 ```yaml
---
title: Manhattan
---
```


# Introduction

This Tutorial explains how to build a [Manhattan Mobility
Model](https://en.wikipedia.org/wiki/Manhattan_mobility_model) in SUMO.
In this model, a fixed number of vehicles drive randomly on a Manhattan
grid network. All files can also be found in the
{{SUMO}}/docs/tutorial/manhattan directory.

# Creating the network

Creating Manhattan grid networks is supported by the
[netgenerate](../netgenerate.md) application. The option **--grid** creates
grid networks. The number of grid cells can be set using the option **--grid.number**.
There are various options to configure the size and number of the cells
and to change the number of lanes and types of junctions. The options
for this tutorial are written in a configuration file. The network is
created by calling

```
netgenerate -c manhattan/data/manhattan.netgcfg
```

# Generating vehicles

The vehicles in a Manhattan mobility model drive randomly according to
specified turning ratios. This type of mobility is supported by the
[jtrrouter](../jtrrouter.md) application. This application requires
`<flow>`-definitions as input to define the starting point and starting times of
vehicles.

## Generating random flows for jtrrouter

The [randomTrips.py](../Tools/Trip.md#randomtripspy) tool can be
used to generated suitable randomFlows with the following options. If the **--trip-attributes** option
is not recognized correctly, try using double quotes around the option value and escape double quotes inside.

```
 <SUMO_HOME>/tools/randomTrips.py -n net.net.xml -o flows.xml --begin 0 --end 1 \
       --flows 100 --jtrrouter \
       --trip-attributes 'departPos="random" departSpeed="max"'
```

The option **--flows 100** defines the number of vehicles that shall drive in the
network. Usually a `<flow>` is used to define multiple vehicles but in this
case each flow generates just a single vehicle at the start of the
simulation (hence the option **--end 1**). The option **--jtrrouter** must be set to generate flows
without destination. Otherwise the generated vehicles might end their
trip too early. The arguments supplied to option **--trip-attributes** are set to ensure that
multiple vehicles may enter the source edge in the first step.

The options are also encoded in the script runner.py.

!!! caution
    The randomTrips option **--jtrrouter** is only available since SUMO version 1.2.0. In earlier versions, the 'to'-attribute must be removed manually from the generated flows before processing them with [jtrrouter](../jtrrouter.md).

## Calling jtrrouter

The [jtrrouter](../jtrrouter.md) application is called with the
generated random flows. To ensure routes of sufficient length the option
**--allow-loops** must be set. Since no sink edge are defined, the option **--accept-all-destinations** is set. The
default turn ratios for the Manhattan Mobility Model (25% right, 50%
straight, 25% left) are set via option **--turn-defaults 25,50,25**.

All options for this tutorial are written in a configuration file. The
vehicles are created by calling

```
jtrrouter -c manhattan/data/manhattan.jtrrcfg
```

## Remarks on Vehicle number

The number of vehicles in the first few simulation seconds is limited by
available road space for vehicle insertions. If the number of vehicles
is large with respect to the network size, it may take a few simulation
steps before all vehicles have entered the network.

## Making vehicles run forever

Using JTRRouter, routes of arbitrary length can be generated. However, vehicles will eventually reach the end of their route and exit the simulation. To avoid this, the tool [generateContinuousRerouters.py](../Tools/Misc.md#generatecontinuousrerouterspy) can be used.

ASSIGNMENT → Your task for the entries above: copy exactly the span starting with the line with "# Generating vehicles" and going on through the line with "network. Usually a", both lines included, and nothing else.

OUTPUT OF THE TASK →
# Generating vehicles

The vehicles in a Manhattan mobility model drive randomly according to
specified turning ratios. This type of mobility is supported by the
[jtrrouter](../jtrrouter.md) application. This application requires
`<flow>`-definitions as input to define the starting point and starting times of
vehicles.

## Generating random flows for jtrrouter

The [randomTrips.py](../Tools/Trip.md#randomtripspy) tool can be
used to generated suitable randomFlows with the following options. If the **--trip-attributes** option
is not recognized correctly, try using double quotes around the option value and escape double quotes inside.

```
 <SUMO_HOME>/tools/randomTrips.py -n net.net.xml -o flows.xml --begin 0 --end 1 \
       --flows 100 --jtrrouter \
       --trip-attributes 'departPos="random" departSpeed="max"'
```

The option **--flows 100** defines the number of vehicles that shall drive in the
network. Usually a `<flow>` is used to define multiple vehicles but in this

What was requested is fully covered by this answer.